◆ **Work instructions**
Copy out the part of the text on the Fables comic starting with "What are some" and going on through "book called Fables.".

◆ **Document segment**
Familiar Friends

What are some of your fondest memories from being read to as a child? What if you found out recently they have experienced a re-imagining and grown in a way that would make them relevant as ever? Would it interest you?

In the early 2000s DC Comics introduced a title that incorporated everyone’s favorite childhood nursery rhymes, folklore and mythological figures into a book called Fables.

The abundance of these figures existing in the public domain give the writer, Bill Willingham, not only a bevy of properties to choose from but also the freedom to use them as he likes.

His takes involve building off of the literary histories of those involved and giving them a modern twist. One interesting usage is the way he has taken all of the “Jack” properties, Sprat, Frost, Horner, etc…and folded them into one figure who has quite an exciting history. Here’s a list of every character to appear in the series. 


The premise is simple; having escaped from a place outside of reality known as the Homelands by an evil “adversary” many of your favorite make-believe friends are now on the run and living hidden away in New York City.

Over the run of the comic, they have fought to maintain their cover, ultimately won back control of their homelands and now are in a bigger conflict with a villain named Mister Dark, which is a modern interpretation of the boogeyman.

The book serves a bigger purpose than simply telling a story, amalgamating the traditional literary worlds and characters with an interpretation of modern life to give you a unique prism to view the world through. It just so happens you given a great story along with it.

As I’ve grown I have become more socially and politically aware of the world around me. This series loosely deals in adult themes such as alienation, the definition of home (as Willingham is very much pro-Israel, and explores the idea early on with the Fables relocation from their Homelands to New York and a setting that may not be too welcoming to them) and ethical dilemmas.

◆ **Supplied information**
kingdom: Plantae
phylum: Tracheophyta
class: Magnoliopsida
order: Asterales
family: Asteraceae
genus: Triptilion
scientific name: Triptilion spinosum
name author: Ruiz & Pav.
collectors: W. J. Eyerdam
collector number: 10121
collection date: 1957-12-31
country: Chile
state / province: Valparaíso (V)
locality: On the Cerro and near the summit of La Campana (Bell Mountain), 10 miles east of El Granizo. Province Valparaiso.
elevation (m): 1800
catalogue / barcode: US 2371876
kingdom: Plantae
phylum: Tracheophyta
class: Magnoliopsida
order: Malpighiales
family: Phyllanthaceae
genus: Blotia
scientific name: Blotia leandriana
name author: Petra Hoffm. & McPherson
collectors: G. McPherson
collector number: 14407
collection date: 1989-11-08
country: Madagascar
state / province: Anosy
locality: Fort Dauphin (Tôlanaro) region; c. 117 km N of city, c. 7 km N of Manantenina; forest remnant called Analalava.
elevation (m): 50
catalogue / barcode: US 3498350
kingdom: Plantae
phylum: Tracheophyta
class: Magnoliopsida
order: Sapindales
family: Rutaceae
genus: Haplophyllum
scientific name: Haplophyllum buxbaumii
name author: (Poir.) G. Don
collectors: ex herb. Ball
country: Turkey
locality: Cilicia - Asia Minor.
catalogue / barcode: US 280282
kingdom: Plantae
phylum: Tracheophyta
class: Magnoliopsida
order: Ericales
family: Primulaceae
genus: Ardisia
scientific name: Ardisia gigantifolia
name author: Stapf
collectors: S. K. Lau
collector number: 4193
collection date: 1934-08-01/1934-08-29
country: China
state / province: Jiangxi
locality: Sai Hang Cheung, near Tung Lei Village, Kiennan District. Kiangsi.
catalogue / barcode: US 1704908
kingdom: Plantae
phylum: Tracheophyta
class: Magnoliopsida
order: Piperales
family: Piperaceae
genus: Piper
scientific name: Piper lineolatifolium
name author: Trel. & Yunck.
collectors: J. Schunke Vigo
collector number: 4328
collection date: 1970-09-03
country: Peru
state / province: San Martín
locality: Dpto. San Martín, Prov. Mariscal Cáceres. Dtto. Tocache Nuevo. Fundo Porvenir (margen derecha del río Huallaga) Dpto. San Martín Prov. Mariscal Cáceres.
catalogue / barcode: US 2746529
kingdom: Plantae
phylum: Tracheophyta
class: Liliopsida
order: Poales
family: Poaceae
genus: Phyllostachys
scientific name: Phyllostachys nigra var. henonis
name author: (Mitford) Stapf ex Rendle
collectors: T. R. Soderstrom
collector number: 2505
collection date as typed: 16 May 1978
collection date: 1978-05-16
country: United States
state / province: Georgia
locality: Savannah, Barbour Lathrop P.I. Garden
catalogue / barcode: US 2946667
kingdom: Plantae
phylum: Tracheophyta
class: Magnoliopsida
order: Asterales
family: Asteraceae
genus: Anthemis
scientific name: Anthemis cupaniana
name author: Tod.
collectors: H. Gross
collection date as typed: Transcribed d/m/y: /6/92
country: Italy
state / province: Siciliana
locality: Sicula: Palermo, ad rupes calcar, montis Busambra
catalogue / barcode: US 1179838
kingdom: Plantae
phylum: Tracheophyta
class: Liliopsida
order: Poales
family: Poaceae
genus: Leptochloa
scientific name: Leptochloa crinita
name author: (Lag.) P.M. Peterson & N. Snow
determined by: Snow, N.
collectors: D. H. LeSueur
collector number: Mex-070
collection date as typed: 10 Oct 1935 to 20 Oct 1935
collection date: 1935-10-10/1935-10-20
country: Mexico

◆ **Output of the exercise**
What are some of your fondest memories from being read to as a child? What if you found out recently they have experienced a re-imagining and grown in a way that would make them relevant as ever? Would it interest you?

In the early 2000s DC Comics introduced a title that incorporated everyone’s favorite childhood nursery rhymes, folklore and mythological figures into a book called Fables.